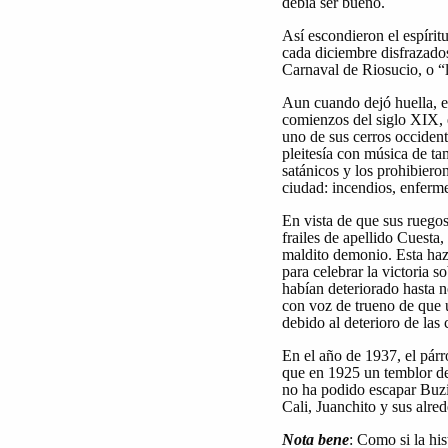
debía ser bueno.
Así escondieron el espíritu
cada diciembre disfrazados
Carnaval de Riosucio, o “l
Aun cuando dejó huella, e
comienzos del siglo XIX, e
uno de sus cerros occident
pleitesía con música de tam
satánicos y los prohibiero
ciudad: incendios, enferme
En vista de que sus ruegos
frailes de apellido Cuesta
maldito demonio. Esta haza
para celebrar la victoria
habían deteriorado hasta n
con voz de trueno de que u
debido al deterioro de las
En el año de 1937, el pár
que en 1925 un temblor de 
no ha podido escapar Buzi
Cali, Juanchito y sus alr
Nota bene
: Como si la hi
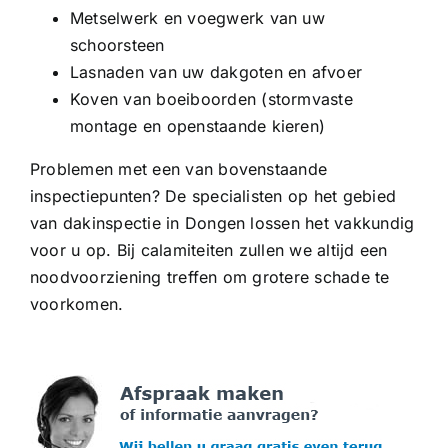
Metselwerk en voegwerk van uw
schoorsteen
Lasnaden van uw dakgoten en afvoer
Koven van boeiboorden (stormvaste
montage en openstaande kieren)
Problemen met een van bovenstaande
inspectiepunten? De specialisten op het gebied
van dakinspectie in Dongen lossen het vakkundig
voor u op. Bij calamiteiten zullen we altijd een
noodvoorziening treffen om grotere schade te
voorkomen.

### Exercise
Write out the text of all the entries above word for word, and leave the pictures out of your answer.

### Solution to the exercise
debía ser bueno.
Así escondieron el espíritu
cada diciembre disfrazados
Carnaval de Riosucio, o “l
Aun cuando dejó huella, e
comienzos del siglo XIX, e
uno de sus cerros occident
pleitesía con música de tam
satánicos y los prohibiero
ciudad: incendios, enferme
En vista de que sus ruegos
frailes de apellido Cuesta
maldito demonio. Esta haza
para celebrar la victoria
habían deteriorado hasta n
con voz de trueno de que u
debido al deterioro de las
En el año de 1937, el pár
que en 1925 un temblor de 
no ha podido escapar Buzi
Cali, Juanchito y sus alr
Nota bene
: Como si la hi
Metselwerk en voegwerk van uw
schoorsteen
Lasnaden van uw dakgoten en afvoer
Koven van boeiboorden (stormvaste
montage en openstaande kieren)
Problemen met een van bovenstaande
inspectiepunten? De specialisten op het gebied
van dakinspectie in Dongen lossen het vakkundig
voor u op. Bij calamiteiten zullen we altijd een
noodvoorziening treffen om grotere schade te
voorkomen.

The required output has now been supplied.